Ki  Tisa
Exodus 30:11-34:35

     This week’s Torah portion is about a very significant event in Jewish history. When Moses went up on Mt. Sinai , the people were waiting for him to return. When they assumed that he was not returning, they said to Aaron,    Come, make us a god who will go before us; as for this Moses, the man who brought us up from the land of Egypt , we do not know what has become of him."  Notice carefully that they are not asking for a different God. They are asking for a replacement for Moses!  Did they view Moses as a god? From all previous accounts of Moses’ interaction with the people, they did not view him as a god. However, they may have understood Moses as someone who came from God who had the power to do the work of God and who represented the presence of God.  Now that Moses seemingly was not returning, they needed a replacement.
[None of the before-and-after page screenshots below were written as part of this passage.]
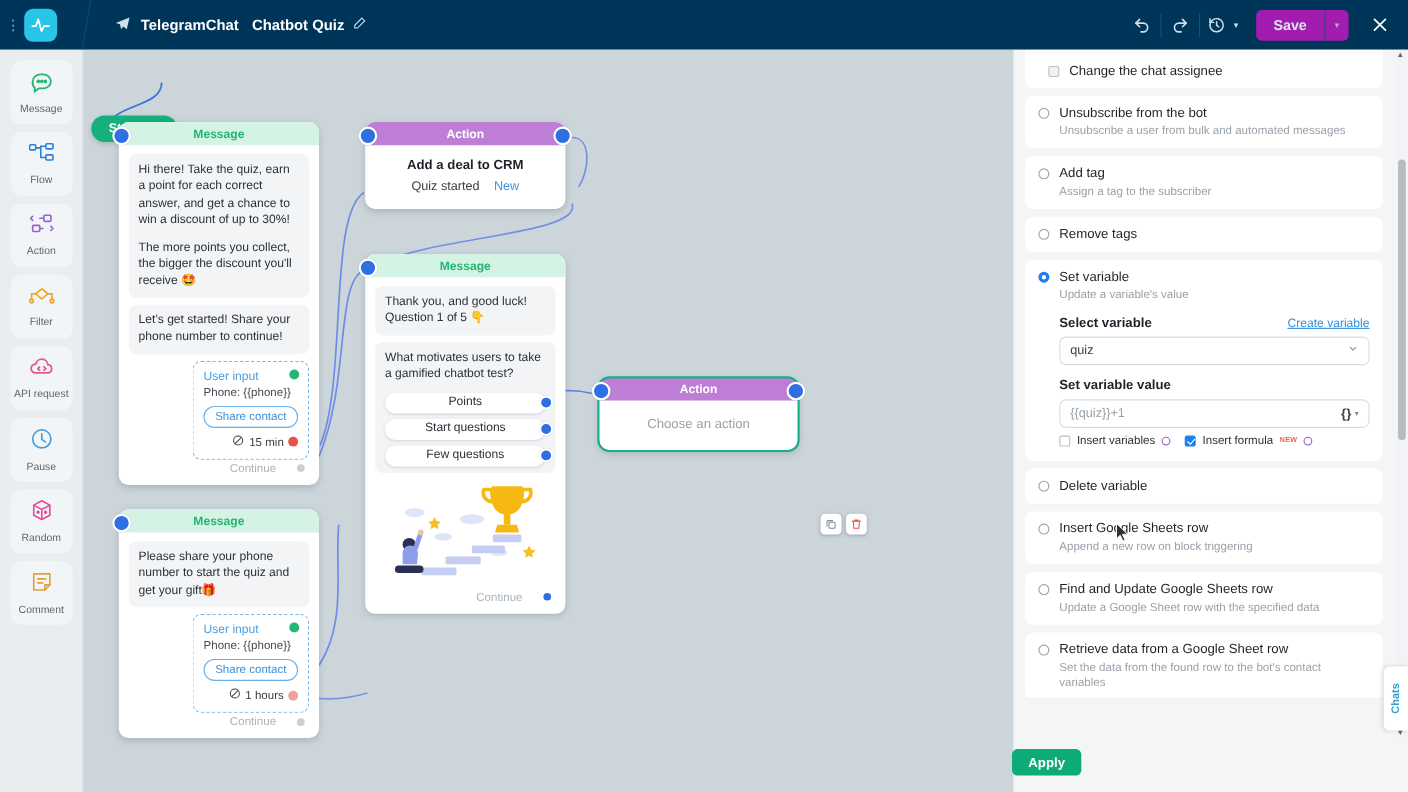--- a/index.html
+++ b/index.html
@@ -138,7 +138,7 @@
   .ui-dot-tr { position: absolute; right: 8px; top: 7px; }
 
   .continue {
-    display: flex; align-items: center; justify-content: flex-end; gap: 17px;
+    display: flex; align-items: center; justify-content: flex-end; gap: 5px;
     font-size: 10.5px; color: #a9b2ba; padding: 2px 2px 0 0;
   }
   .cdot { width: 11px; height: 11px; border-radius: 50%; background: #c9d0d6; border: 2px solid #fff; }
The calf  was to be the replacement representative for the presence of God with them.  Notice Ex. 32:4-5   He took this from their hand, and fashioned it with a graving tool and made it into a molten calf; and they said, "This is your god, O Israel , who brought you up from the land of Egypt ."  5 Now when Aaron saw this, he built an altar before it; and Aaron made a proclamation and said, "Tomorrow shall be a feast to the LORD."   Unfortunately, the people could not resist the temptation to take this symbol of the presence of God and treat it as a god itself. Note what God tells Moses in verses 7-8.      Then the LORD spoke to Moses, "Go down at once, for your people, whom you brought up from the land of Egypt , have corrupted themselves.   "They have quickly turned aside from the way which I commanded them. They have made for themselves a molten calf, and have worshiped it and have sacrificed to it and said, 'This is your god, O Israel , who brought you up from the land of Egypt !'"  In other words the people could not resist both the culture that they knew as well as the tendency of being human to worship something they could see.
   
There are several interesting parallels here for believers to understand. Yeshua is in a sense a “second Moses”. He dwelt here on the earth as someone to lead the children of Israel from slavery to freedom, doing the works of God - being in Himself the presence of God. Of course Moses was a human being as you and I, while Yeshua was the incarnation of God (see Jn. 1:17 ).  Yeshua told his disciples before his death and resurrection    "In My Father's house are many dwelling places; if it were not so, I would have told you; for I go to prepare a place for you. "If I go and prepare a place for you, I will come again and receive you to Myself, that where I am, there you may be also. (Jn.14:2-3).  Yeshua has been away for a long time! He is coming again - but in the meantime he has given us the Ruach HaKodesh to guide us in all truth as well as the Word of God (Jn. 14:23 -26).  Unfortunately, there are many people who have forgotten that the Lord is returning and have fashioned for themselves gods to lead and guide them. I am not speaking of different “religious systems” but rather either physical or mental images of God which at the beginning served as reminders of God but ultimately serve as replacements for God. According to J. I. Packer in his book Knowing God, the second commandment serves as a deterrent to this practice.  He says that things like pictures and statues of “Jesus” cause the image of the glory of God to be obscured. He says that if we view images of God made with human hands over and over again, that will ultimately become the mental picture that we have in our minds when we pray or think about God. Speaking of mental images, Packer says that we form graven images in our minds when we say things like, “I like to think of God as the great architect” or “I do not think of God as a judge” and other similar statements.   
   
Let’s use this week’s Torah portion to think about our own lives and whether we have indeed created “golden calves” in our minds or homes as we wait for the return of the Lord.  Shabbat Shalom!